November 06, 2024
Sports Column

Baseball making big error if it fails in limiting fights Amplifying punishment would make strong pitch

If I were ever given the opportunity to levy fines or issue suspensions in Major League Baseball for on-the-field fights, I’d begin the whole process by changing the rules governing all this stuff in the first place.

For some unknown reason, professional baseball has allowed players to leave the bench or dugout areas and charge the area of the playing field where fisticuffs and squabbles transpire.

I give leagues like the NBA credit for putting the hammer down on such dubious behavior by levying very stiff fines and suspensions for such ridiculous action.

What I don’t understand is baseball’s hesitancy to do so. Unlike pro hockey and pro football, players have no protective devices built into their standard uniform. I blame baseball Commissioner Bud Selig – he of the feet dragging in handling baseball’s worst problem in its history, steroid abuse – for the continuing lack of true action policy.

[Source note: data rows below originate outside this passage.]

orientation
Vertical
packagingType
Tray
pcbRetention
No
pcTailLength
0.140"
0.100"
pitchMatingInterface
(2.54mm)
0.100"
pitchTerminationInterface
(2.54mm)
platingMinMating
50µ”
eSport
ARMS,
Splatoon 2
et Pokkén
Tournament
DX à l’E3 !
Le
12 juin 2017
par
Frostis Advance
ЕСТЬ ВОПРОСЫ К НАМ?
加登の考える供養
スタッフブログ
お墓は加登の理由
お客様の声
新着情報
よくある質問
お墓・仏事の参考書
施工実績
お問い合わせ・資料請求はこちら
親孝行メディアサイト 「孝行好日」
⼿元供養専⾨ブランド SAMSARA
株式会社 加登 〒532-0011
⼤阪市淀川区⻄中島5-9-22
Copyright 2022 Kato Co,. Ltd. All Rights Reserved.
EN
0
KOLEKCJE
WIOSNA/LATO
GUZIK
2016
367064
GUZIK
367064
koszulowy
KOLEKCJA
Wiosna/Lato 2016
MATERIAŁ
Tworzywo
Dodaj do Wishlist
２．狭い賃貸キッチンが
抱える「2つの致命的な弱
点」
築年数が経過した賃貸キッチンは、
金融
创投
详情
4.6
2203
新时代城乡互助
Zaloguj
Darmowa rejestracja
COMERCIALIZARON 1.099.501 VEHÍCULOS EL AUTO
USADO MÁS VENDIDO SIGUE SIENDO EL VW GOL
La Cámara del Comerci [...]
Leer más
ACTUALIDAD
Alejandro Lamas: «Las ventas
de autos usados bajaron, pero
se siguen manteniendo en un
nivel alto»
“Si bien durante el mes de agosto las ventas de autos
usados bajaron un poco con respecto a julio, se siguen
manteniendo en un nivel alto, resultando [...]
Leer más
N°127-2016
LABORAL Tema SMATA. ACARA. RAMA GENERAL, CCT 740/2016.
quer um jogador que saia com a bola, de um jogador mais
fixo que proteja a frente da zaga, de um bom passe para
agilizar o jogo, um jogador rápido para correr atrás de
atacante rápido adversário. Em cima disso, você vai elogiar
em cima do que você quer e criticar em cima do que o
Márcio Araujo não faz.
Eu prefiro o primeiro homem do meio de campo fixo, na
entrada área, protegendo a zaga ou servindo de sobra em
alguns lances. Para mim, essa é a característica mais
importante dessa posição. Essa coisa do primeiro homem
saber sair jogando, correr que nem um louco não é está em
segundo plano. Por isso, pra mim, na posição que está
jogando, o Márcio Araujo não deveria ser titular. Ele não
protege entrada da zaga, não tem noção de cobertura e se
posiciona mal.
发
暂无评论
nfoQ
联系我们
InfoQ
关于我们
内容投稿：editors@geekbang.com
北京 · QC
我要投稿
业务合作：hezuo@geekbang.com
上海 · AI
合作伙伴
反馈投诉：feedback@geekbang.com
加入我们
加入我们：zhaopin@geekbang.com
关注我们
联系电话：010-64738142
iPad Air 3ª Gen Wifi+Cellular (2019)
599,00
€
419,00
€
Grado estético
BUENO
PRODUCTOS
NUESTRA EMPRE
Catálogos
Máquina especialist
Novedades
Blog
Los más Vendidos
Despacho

What is the difference, my friends, between baseball brawls and the subsequent slapping of the wrists that comes from the league offices, and all the furor that is created when the same thing transpires in pro basketball?

The answer is simple: The severity of the punishment.

No, I won’t subscribe to the notion that the landscape of professional baseball mandates that such brawls are a part of the game. And I won’t accept the notion that in this sport – baseball – players should rush out to protect teammates under fire.

Heck, Tampa’s entire staff hinted about the subsequent mess in their radio pregame interviews that nefarious day with WRKO’s Joe Castiglione.

Yes, baseball’s history shows all this brawling to be pretty much standard fare, but in this day and age of player safety, it’s ironic that so little is done to stop what other sports are trying to stop.

Is baseball headed in hockey’s direction where without a fight the entertainment quotient diminishes? Let’s hope not. If, like broadcaster Jim Rome, we crave this stuff as part of the game, then we are all in trouble.

While I’m up on this soap box, I would be remiss as a longtime Red Sox fan if I didn’t speak to the issue of NESN postgame broadcaster Dave McCarty, who suggested flippantly the other night that Barry Bonds might be just the answer to what is missing from the current Sox lineup. Obviously, a reference to replacing ailing David Ortiz, who is on the DL with a wrist injury, McCarty didn’t think this one through and received total silence from his on-stage cronies, Tom Caron and Lou Merloni. Someone ad-libbed the script, and, I’m guessing, that higher authorities will speak to that verbal faux pas sooner rather than later.

30-Second Time Out

As the Lakers and the Celtics prepare for Game 3 of the NBA finals tonight in Los Angeles, I couldn’t help thinking how much I dislike the two-three-two series arrangement for this year’s championship.

Giving the team with the poorer record of the two a Game 5 home game – the potentially all-important game in a seven-game series – takes away the advantage from the team with the best record, namely the Celtics.

Factor into all that the distance between the two cities, and Celtics fans have to be happy to be ahead 2-0.

So far, so good for the C’s as they go after title 17. Boston’s superior bench has made the difference to date, but the switch to the West Coast will eventually tell the tale in this year’s title run.